Labour is demanding that potential suppliers list the factories from which the gloves will be sourced, and demonstrate they have been independently audited to show they comply with international standards on slave labour. The tender closes on 31 August.
A government spokesperson said: “Proper due diligence is carried out for all government contracts and all suppliers appointed to our frameworks must comply with the Labour Standards Assurance System, which upholds robust rules to prevent abuses of labour.
“All our suppliers are required to follow the highest legal and ethical standards and if they fail to do so, they are removed from consideration for future contracts.”
The government was criticised last year for continuing to source gloves for the NHS from Top Glove, a Malaysian supplier previously accused of operating “slave-like conditions” in some of its factories. The firm has denied the allegations.
Meanwhile, ministers have faced consistent accusations of cronyism, with many lucrative contracts going to firms boasting close contacts to senior government figures, including the former landlord of Matt Hancock’s local pub, The Cock, who denied profiting from the personal contact.
Government insiders said the publication of the formal tender – likely to be followed by others for critical products – marks the return of a more systematic approach to procurement.
But it also signals that the impact of the pandemic on NHS costs is likely to continue. The NHS was given more than £60bn in extra funding in 2020-21 to cope with the pandemic, taking its total budget to more than £212bn.

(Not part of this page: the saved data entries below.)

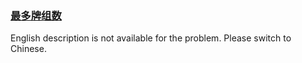 ### [最多牌组数](https://leetcode.com/problems/Up5XYM)

English description is not available for the problem. Please switch to Chinese.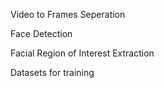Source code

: Video to Frames Seperation

Face Detection

Facial Region of Interest Extraction

Datasets for training

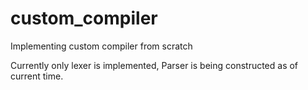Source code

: # custom_compiler
Implementing custom compiler from scratch

Currently only lexer is implemented,  Parser is being constructed as of current time.
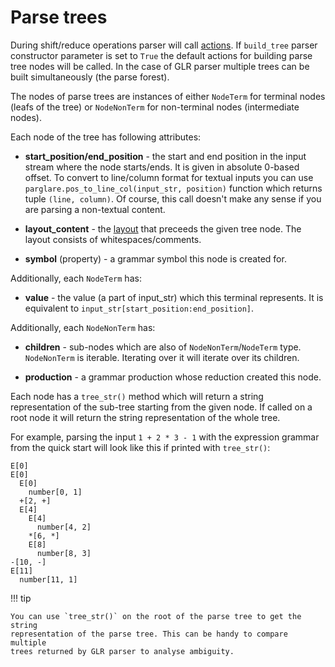 # Parse trees

During shift/reduce operations parser will call [actions](./actions.md). If
`build_tree` parser constructor parameter is set to `True` the default actions
for building parse tree nodes will be called. In the case of GLR parser multiple
trees can be built simultaneously (the parse forest).

The nodes of parse trees are instances of either `NodeTerm` for terminal nodes
(leafs of the tree) or `NodeNonTerm` for non-terminal nodes (intermediate
nodes).


Each node of the tree has following attributes:

- **start_position/end_position** - the start and end position in the input
  stream where the node starts/ends. It is given in absolute 0-based offset. To
  convert to line/column format for textual inputs you can use
  `parglare.pos_to_line_col(input_str, position)` function which returns tuple
  `(line, column)`. Of course, this call doesn't make any sense if you are
  parsing a non-textual content.

- **layout_content** -
  the
  [layout](./grammar_language.md#handling-whitespaces-and-comments-in-your-language) that
  preceeds the given tree node. The layout consists of whitespaces/comments.

- **symbol** (property) - a grammar symbol this node is created for.


Additionally, each `NodeTerm` has:

- **value** - the value (a part of input_str) which this terminal represents. It
  is equivalent to `input_str[start_position:end_position]`.

Additionally, each `NodeNonTerm` has:

- **children** - sub-nodes which are also of `NodeNonTerm`/`NodeTerm` type.
  `NodeNonTerm` is iterable. Iterating over it will iterate over its children.

- **production** - a grammar production whose reduction created this node.

Each node has a `tree_str()` method which will return a string representation of
the sub-tree starting from the given node. If called on a root node it will
return the string representation of the whole tree.

For example, parsing the input `1 + 2 * 3 - 1` with the expression grammar from
the quick start will look like this if printed
with `tree_str()`:

    E[0]
    E[0]
      E[0]
        number[0, 1]
      +[2, +]
      E[4]
        E[4]
          number[4, 2]
        *[6, *]
        E[8]
          number[8, 3]
    -[10, -]
    E[11]
      number[11, 1]


!!! tip

    You can use `tree_str()` on the root of the parse tree to get the string
    representation of the parse tree. This can be handy to compare multiple
    trees returned by GLR parser to analyse ambiguity.
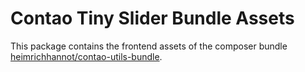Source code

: # Contao Tiny Slider Bundle Assets

This package contains the frontend assets of the composer bundle [heimrichhannot/contao-utils-bundle](https://github.com/heimrichhannot/contao-tiny-slider-bundle).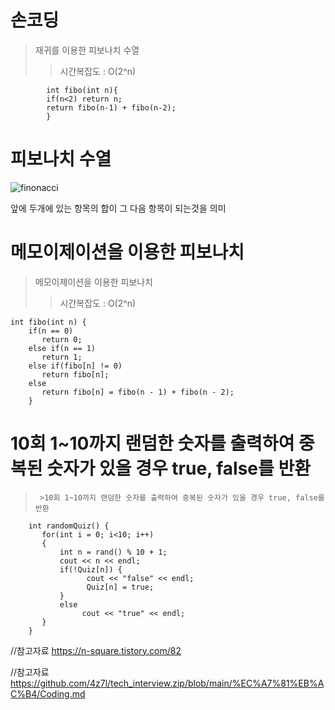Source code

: 손코딩
======

>재귀를 이용한 피보나치 수열
>    >시간복잡도 : O(2^n)
            
            int fibo(int n){
            if(n<2) return n;
            return fibo(n-1) + fibo(n-2);
            }
피보나치 수열
======
![finonacci](https://user-images.githubusercontent.com/100178951/175017729-0584714f-5be1-4abe-98ae-5207df098002.png)

앞에 두개에 있는 항목의 합이 그 다음 항목이 되는것을 의미


메모이제이션을 이용한 피보나치
========

>메모이제이션을 이용한 피보나치
>    >시간복잡도 : O(2^n)
>    >

    int fibo(int n) {
        if(n == 0)
           return 0;
        else if(n == 1)
           return 1;
        else if(fibo[n] != 0)
           return fibo[n];
        else
           return fibo[n] = fibo(n - 1) + fibo(n - 2);
        }



10회 1~10까지 랜덤한 숫자를 출력하여 중복된 숫자가 있을 경우 true, false를 반환
=======
>      >10회 1~10까지 랜덤한 숫자를 출력하여 중복된 숫자가 있을 경우 true, false를 반환

        int randomQuiz() {
           for(int i = 0; i<10; i++)
           {
               int n = rand() % 10 + 1;
               cout << n << endl;
               if(!Quiz[n]) {
                     cout << "false" << endl;
                     Quiz[n] = true;
               }
               else
                    cout << "true" << endl;
           }
        }



//참고자료 https://n-square.tistory.com/82

//참고자료 https://github.com/4z7l/tech_interview.zip/blob/main/%EC%A7%81%EB%AC%B4/Coding.md
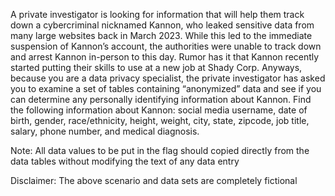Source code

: A private investigator is looking for information that will help them track down a cybercriminal nicknamed Kannon, who leaked sensitive data from many large websites back in March 2023. While this led to the immediate suspension of Kannon’s account, the authorities were unable to track down and arrest Kannon in-person to this day. Rumor has it that Kannon recently started putting their skills to use at a new job at Shady Corp. Anyways, because you are a data privacy specialist, the private investigator has asked you to examine a set of tables containing “anonymized” data and see if you can determine any personally identifying information about Kannon. Find the following information about Kannon: social media username, date of birth, gender, race/ethnicity, height, weight, city, state, zipcode, job title, salary, phone number, and medical diagnosis.

Note: All data values to be put in the flag should copied directly from the data tables without modifying the text of any data entry

Disclaimer: The above scenario and data sets are completely fictional
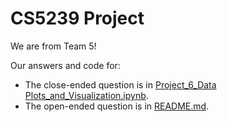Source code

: # CS5239 Project

We are from Team 5!

Our answers and code for:
- The close-ended question is in [Project_6_Data Plots_and_Visualization.ipynb](./close_ended_question/Project_6_Data_Plots_and_Visualization.ipynb).
- The open-ended question is in [README.md](./open_ended_question/README.md).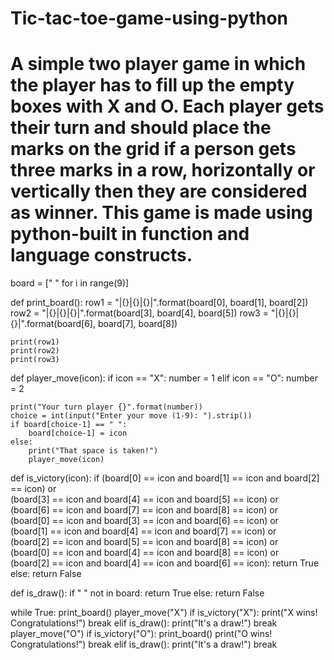 # Tic-tac-toe-game-using-python
# A simple two player game in which the player has to fill up the empty boxes with X and O. Each player gets their turn and should place the marks on the grid if a person gets three marks in a row, horizontally or vertically then they are considered as winner. This game is made using python-built in function and language constructs.
board = [" " for i in range(9)]

def print_board():
    row1 = "|{}|{}|{}|".format(board[0], board[1], board[2])
    row2 = "|{}|{}|{}|".format(board[3], board[4], board[5])
    row3 = "|{}|{}|{}|".format(board[6], board[7], board[8])
    
    print(row1)
    print(row2)
    print(row3)

def player_move(icon):
    if icon == "X":
        number = 1
    elif icon == "O":
        number = 2
        
    print("Your turn player {}".format(number))
    choice = int(input("Enter your move (1-9): ").strip())
    if board[choice-1] == " ":
        board[choice-1] = icon
    else:
        print("That space is taken!")
        player_move(icon)

def is_victory(icon):
    if (board[0] == icon and board[1] == icon and board[2] == icon) or \
       (board[3] == icon and board[4] == icon and board[5] == icon) or \
       (board[6] == icon and board[7] == icon and board[8] == icon) or \
       (board[0] == icon and board[3] == icon and board[6] == icon) or \
       (board[1] == icon and board[4] == icon and board[7] == icon) or \
       (board[2] == icon and board[5] == icon and board[8] == icon) or \
       (board[0] == icon and board[4] == icon and board[8] == icon) or \
       (board[2] == icon and board[4] == icon and board[6] == icon):
        return True
    else:
        return False
    
def is_draw():
    if " " not in board:
        return True
    else:
        return False

while True:
    print_board()
    player_move("X")
    if is_victory("X"):
        print("X wins! Congratulations!")
        break
    elif is_draw():
        print("It's a draw!")
        break
    player_move("O")
    if is_victory("O"):
        print_board()
        print("O wins! Congratulations!")
        break
    elif is_draw():
        print("It's a draw!")
        break
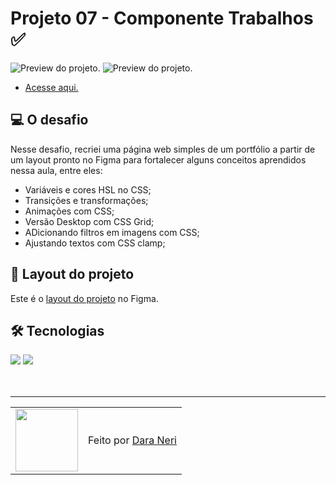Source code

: # Projeto 07 - Componente Trabalhos ✅

<img src="./.github/preview-projeto-07.png" alt="Preview do projeto." />
<img src="./.github/preview-02-projeto-07.png" alt="Preview do projeto." />

- <a href="#">Acesse aqui.</a>

## 💻 O desafio

Nesse desafio, recriei uma página web simples de um portfólio a partir de um layout pronto no Figma para fortalecer alguns conceitos aprendidos nessa aula, entre eles:

- Variáveis e cores HSL no CSS;
- Transições e transformações;
- Animações com CSS;
- Versão Desktop com CSS Grid;
- ADicionando filtros em imagens com CSS;
- Ajustando textos com CSS clamp;

## 🎨 Layout do projeto

Este é o <a href="https://www.figma.com/file/FLbzVm3HLN0cNT6CeQqmka/Explorer-Stage-03-Projeto-03-(Copy)?type=design&node-id=203-1925&t=9frhCb1PAvKC7p7V-0">layout do projeto</a> no Figma.

## 🛠 Tecnologias

<div>
    <img src="https://img.shields.io/badge/HTML5-E34F26?style=for-the-badge&logo=html5&logoColor=white" />
    <img src="https://img.shields.io/badge/CSS3-1572B6?style=for-the-badge&logo=css3&logoColor=white" />
</div>
<br>

<br>

---

<table>
  <tr>
    <td>
      <img src="https://github.com/daragneri.png" width="100px" />
    </td>
    <td>
      Feito por <a href="https://github.com/daragneri">Dara Neri</a>
    </td>
  </tr>
</table>
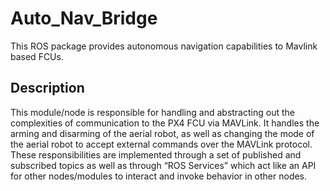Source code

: # Auto_Nav_Bridge

This ROS package provides autonomous navigation capabilities to Mavlink based FCUs.

## Description
This module/node is responsible for handling and abstracting out the complexities of communication to the PX4 FCU via MAVLink. 
It handles the arming and disarming of the aerial robot, as well as changing the mode of the aerial robot to accept external commands over the MAVLink protocol. 
These responsibilities are implemented through a set of published and subscribed topics as well as through “ROS Services” which act like an API for other nodes/modules to interact and invoke behavior in other nodes.
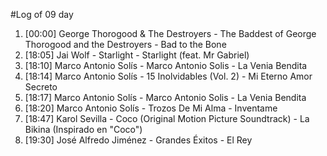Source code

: #Log of 09 day

1. [00:00] George Thorogood & The Destroyers - The Baddest of George Thorogood and the Destroyers - Bad to the Bone
1. [18:05] Jai Wolf - Starlight - Starlight (feat. Mr Gabriel)
1. [18:10] Marco Antonio Solís - Marco Antonio Solis - La Venia Bendita
1. [18:14] Marco Antonio Solís - 15 Inolvidables (Vol. 2) - Mi Eterno Amor Secreto
1. [18:17] Marco Antonio Solís - Marco Antonio Solis - La Venia Bendita
1. [18:20] Marco Antonio Solís - Trozos De Mi Alma - Inventame
1. [18:47] Karol Sevilla - Coco (Original Motion Picture Soundtrack) - La Bikina (Inspirado en "Coco")
1. [19:30] José Alfredo Jiménez - Grandes Éxitos - El Rey
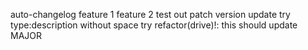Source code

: auto-changelog
feature 1
feature 2
test out patch version update
try type:description without space
try refactor(drive)!: this should update MAJOR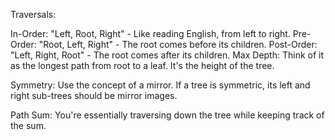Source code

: Traversals:

In-Order: "Left, Root, Right" - Like reading English, from left to right.
Pre-Order: "Root, Left, Right" - The root comes before its children.
Post-Order: "Left, Right, Root" - The root comes after its children.
Max Depth: Think of it as the longest path from root to a leaf. It's the height of the tree.

Symmetry: Use the concept of a mirror. If a tree is symmetric, its left and right sub-trees should be mirror images.

Path Sum: You're essentially traversing down the tree while keeping track of the sum.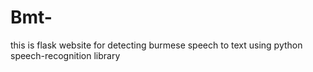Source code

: # Bmt-
this is flask website for detecting burmese speech to text using python speech-recognition library 
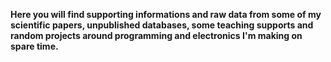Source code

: **Here you will find supporting informations and raw data from some of my scientific papers, unpublished databases, some teaching supports and random projects around programming and electronics I'm making on spare time.**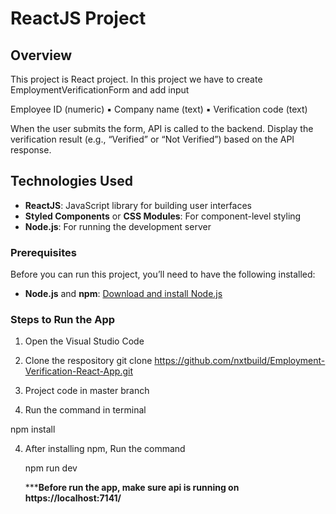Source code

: # ReactJS Project

## Overview

This project is React project. In this project we have to create EmploymentVerificationForm and add input 

  Employee ID (numeric)
▪ Company name (text)
▪ Verification code (text)

When the user submits the form, API is called to the backend.
Display the verification result (e.g., “Verified” or “Not Verified”) based on the API response.

## Technologies Used

- **ReactJS**: JavaScript library for building user interfaces
- **Styled Components** or **CSS Modules**: For component-level styling
- **Node.js**: For running the development server


### Prerequisites

Before you can run this project, you’ll need to have the following installed:

- **Node.js** and **npm**: [Download and install Node.js](https://nodejs.org/)

### Steps to Run the App

1. Open the Visual Studio Code
2. Clone the respository
   git clone https://github.com/nxtbuild/Employment-Verification-React-App.git
3. Project code in master branch
   
4. Run the command in terminal

 npm install
 
4. After installing npm, Run the command
   
   npm run dev

   *****Before run the app, make sure api is running on https://localhost:7141/**


   
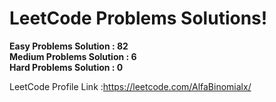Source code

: # LeetCode Problems Solutions!

__Easy Problems Solution : 82__  
__Medium Problems Solution : 6__    
__Hard Problems Solution : 0__  

  LeetCode Profile Link :https://leetcode.com/AlfaBinomialx/
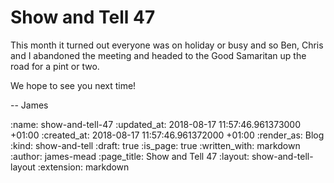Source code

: Show and Tell 47
================

This month it turned out everyone was on holiday or busy and so Ben, Chris and I abandoned the meeting and headed to the Good Samaritan up the road for a pint or two.

We hope to see you next time!

-- James

:name: show-and-tell-47
:updated_at: 2018-08-17 11:57:46.961373000 +01:00
:created_at: 2018-08-17 11:57:46.961372000 +01:00
:render_as: Blog
:kind: show-and-tell
:draft: true
:is_page: true
:written_with: markdown
:author: james-mead
:page_title: Show and Tell 47
:layout: show-and-tell-layout
:extension: markdown
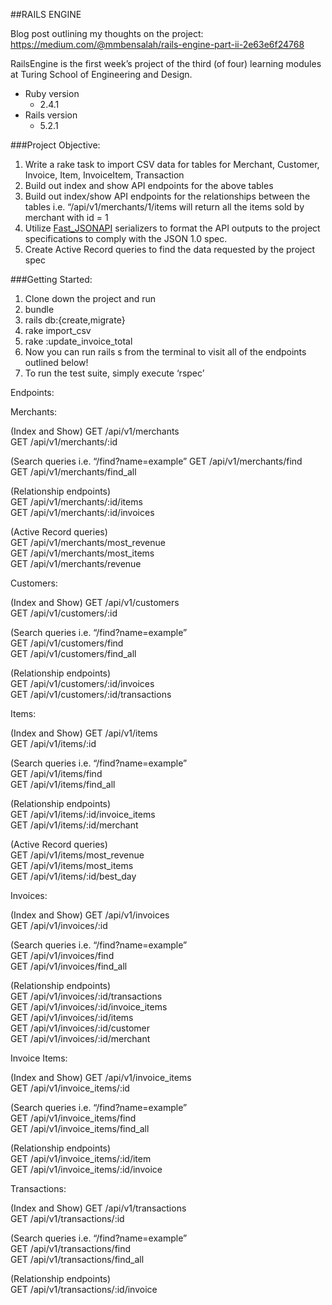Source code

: ##RAILS ENGINE

Blog post outlining my thoughts on the project: https://medium.com/@mmbensalah/rails-engine-part-ii-2e63e6f24768

RailsEngine is the first week’s project of the third (of four) learning modules at Turing School of Engineering and Design. 

* Ruby version
    * 2.4.1 
* Rails version
    * 5.2.1

###Project Objective: 

1. Write a rake task to import CSV data for tables for Merchant, Customer, Invoice, Item, InvoiceItem, Transaction	
2. Build out index and show API endpoints for the above tables
3. Build out index/show API endpoints for the relationships between the tables i.e. “/api/v1/merchants/1/items will return all the items sold by merchant with id = 1
4. Utilize [Fast_JSONAPI](https://github.com/Netflix/fast_jsonapi) serializers to format the API outputs to the project specifications to comply with the JSON 1.0 spec.
5. Create Active Record queries to find the data requested by the project spec

###Getting Started: 
1. Clone down the project and run 
  1. bundle
  2. rails db:{create,migrate}	
  3. rake import_csv
  4. rake :update_invoice_total
2. Now you can run rails s from the terminal to visit all of the endpoints outlined below!
3. To run the test suite, simply execute ‘rspec’

Endpoints: 

Merchants: 

(Index and Show)
GET  /api/v1/merchants                                                          
GET  /api/v1/merchants/:id

(Search queries i.e. “/find?name=example”
GET  /api/v1/merchants/find                                                      
GET  /api/v1/merchants/find_all      

(Relationship endpoints)                                           
GET  /api/v1/merchants/:id/items                                                 
GET  /api/v1/merchants/:id/invoices    
 
(Active Record queries)                                           
GET  /api/v1/merchants/most_revenue                                              
GET  /api/v1/merchants/most_items                                                
GET  /api/v1/merchants/revenue       
 
Customers:

(Index and Show)
GET  /api/v1/customers                                                              
GET  /api/v1/customers/:id  

(Search queries i.e. “/find?name=example”                                           
GET  /api/v1/customers/find                                                          
GET  /api/v1/customers/find_all       

(Relationship endpoints)                                                  
GET  /api/v1/customers/:id/invoices                                                  
GET  /api/v1/customers/:id/transactions    

Items:

(Index and Show)
GET  /api/v1/items                                                                  
GET  /api/v1/items/:id 

(Search queries i.e. “/find?name=example”                                         
GET  /api/v1/items/find                                                             
GET  /api/v1/items/find_all   

(Relationship endpoints)                                                        
GET  /api/v1/items/:id/invoice_items                                                 
GET  /api/v1/items/:id/merchant  

(Active Record queries)                                                       
GET  /api/v1/items/most_revenue                                                     
GET  /api/v1/items/most_items                                                      
GET  /api/v1/items/:id/best_day    

 Invoices: 

(Index and Show)
GET  /api/v1/invoices                                                               
GET  /api/v1/invoices/:id 
 
(Search queries i.e. “/find?name=example”                                                
GET  /api/v1/invoices/find                                                          
GET  /api/v1/invoices/find_all    
 
(Relationship endpoints)                                                   
GET  /api/v1/invoices/:id/transactions                                             
GET  /api/v1/invoices/:id/invoice_items                                            
GET  /api/v1/invoices/:id/items                                                     
GET  /api/v1/invoices/:id/customer                                                
GET  /api/v1/invoices/:id/merchant     

Invoice Items:

(Index and Show)
GET  /api/v1/invoice_items                                                         
GET  /api/v1/invoice_items/:id 

(Search queries i.e. “/find?name=example”                            
GET  /api/v1/invoice_items/find                                                     
GET  /api/v1/invoice_items/find_all   
 
(Relationship endpoints)                                                 
GET  /api/v1/invoice_items/:id/item                                                  
GET  /api/v1/invoice_items/:id/invoice       

Transactions: 

(Index and Show)
GET  /api/v1/transactions                                                           
GET  /api/v1/transactions/:id   
 
(Search queries i.e. “/find?name=example”                                       
GET  /api/v1/transactions/find                                                       
GET  /api/v1/transactions/find_all   
 
(Relationship endpoints)                                                  
GET  /api/v1/transactions/:id/invoice    
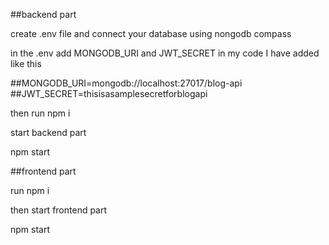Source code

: ##backend part <br/>

create  .env file and connect your database using nongodb compass<br/>

in the .env add MONGODB_URI and JWT_SECRET in my code I have added like this <br/>

##MONGODB_URI=mongodb://localhost:27017/blog-api <br/>
##JWT_SECRET=thisisasamplesecretforblogapi <br/>

then run npm i <br/>

start backend part<br/>

npm start<br/>

##frontend part<br/>

run npm i <br/>

then start frontend part <br/>

npm start<br/>

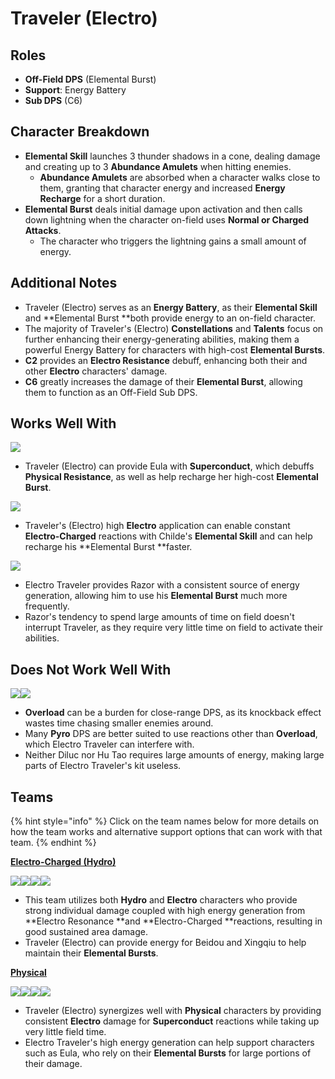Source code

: # Traveler (Electro)

## Roles

* **Off-Field DPS** (Elemental Burst)
* **Support**: Energy Battery
* **Sub DPS** (C6)

## Character Breakdown

* **Elemental Skill** launches 3 thunder shadows in a cone, dealing damage and creating up to 3 **Abundance Amulets** when hitting enemies.
  * **Abundance Amulets** are absorbed when a character walks close to them, granting that character energy and increased **Energy Recharge** for a short duration.
* **Elemental Burst** deals initial damage upon activation and then calls down lightning when the character on-field uses **Normal **or** Charged Attacks**.
  * The character who triggers the lightning gains a small amount of energy.

## Additional Notes

* Traveler (Electro) serves as an **Energy Battery**, as their **Elemental Skill** and **Elemental Burst **both provide energy to an on-field character.
* The majority of Traveler's (Electro) **Constellations** and **Talents** focus on further enhancing their energy-generating abilities, making them a powerful Energy Battery for characters with high-cost **Elemental Bursts**.
* **C2** provides an **Electro Resistance** debuff, enhancing both their and other **Electro** characters' damage.
* **C6** greatly increases the damage of their **Elemental Burst**, allowing them to function as an Off-Field Sub DPS.

## Works Well With

![](../../.gitbook/assets/UI\_AvatarIcon\_Eula.png)

* Traveler (Electro) can provide Eula with **Superconduct**, which debuffs **Physical Resistance**, as well as help recharge her high-cost **Elemental Burst**.

![](../../.gitbook/assets/ui\_avataricon\_tartaglia.png)

* Traveler's (Electro) high **Electro** application can enable constant **Electro-Charged** reactions with Childe's **Elemental Skill** and can help recharge his **Elemental Burst **faster.

![](../../.gitbook/assets/UI\_AvatarIcon\_Razor.png)

* Electro Traveler provides Razor with a consistent source of energy generation, allowing him to use his **Elemental Burst** much more frequently.
* Razor's tendency to spend large amounts of time on field doesn't interrupt Traveler, as they require very little time on field to activate their abilities.

## Does Not Work Well With

![](../../.gitbook/assets/UI\_AvatarIcon\_Hutao.png)![](../../.gitbook/assets/UI\_AvatarIcon\_Diluc.png)

* **Overload** can be a burden for close-range DPS, as its knockback effect wastes time chasing smaller enemies around.
* Many **Pyro** DPS are better suited to use reactions other than **Overload**, which Electro Traveler can interfere with.
* Neither Diluc nor Hu Tao requires large amounts of energy, making large parts of Electro Traveler's kit useless.

## Teams

{% hint style="info" %}
Click on the team names below for more details on how the team works and alternative support options that can work with that team.
{% endhint %}

****[**Electro-Charged (Hydro)**](../../teams/electro-charged-hydro.md)****

![](../../.gitbook/assets/ui\_avataricon\_tartaglia.png)![](../../.gitbook/assets/UI\_AvatarIcon\_Beidou.png)![](../../.gitbook/assets/ui\_avataricon\_aether\_electro.png)![](../../.gitbook/assets/UI\_AvatarIcon\_Xingqiu.png)

* This team utilizes both **Hydro** and **Electro** characters who provide strong individual damage coupled with high energy generation from **Electro Resonance **and **Electro-Charged **reactions, resulting in good sustained area damage.
* Traveler (Electro) can provide energy for Beidou and Xingqiu to help maintain their **Elemental Bursts**.

****[**Physical**](../../teams/physical.md)****

![](../../.gitbook/assets/UI\_AvatarIcon\_Eula.png)![](../../.gitbook/assets/ui\_avataricon\_aether\_electro.png)![](../../.gitbook/assets/UI\_AvatarIcon\_Zhongli.png)![](../../.gitbook/assets/UI\_AvatarIcon\_Diona.png)

* Traveler (Electro) synergizes well with **Physical** characters by providing consistent **Electro** damage for **Superconduct** reactions while taking up very little field time.
* Electro Traveler's high energy generation can help support characters such as Eula, who rely on their **Elemental Bursts** for large portions of their damage.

But some Whitehall officials expect Javid to have to bid for another funding boost before the year is out, as the health service struggles with the backlog in other cases created when the NHS was focused on treating Covid patients.
A report produced for the government last year on the sector suggested the global market for PPE had ballooned by 300-400% as the pandemic hit, driven partly by its widespread use in settings such as workplaces.
It also pointed to potential shortages of raw materials, including nitrile, used in the manufacture of surgical gloves.
Boris Johnson’s former chief adviser Dominic Cummings has repeatedly criticised the role of the DHSC in PPE procurement, claiming that early in the crisis, as frontline workers complained of inadequate supplies, it was a “smoking ruin”.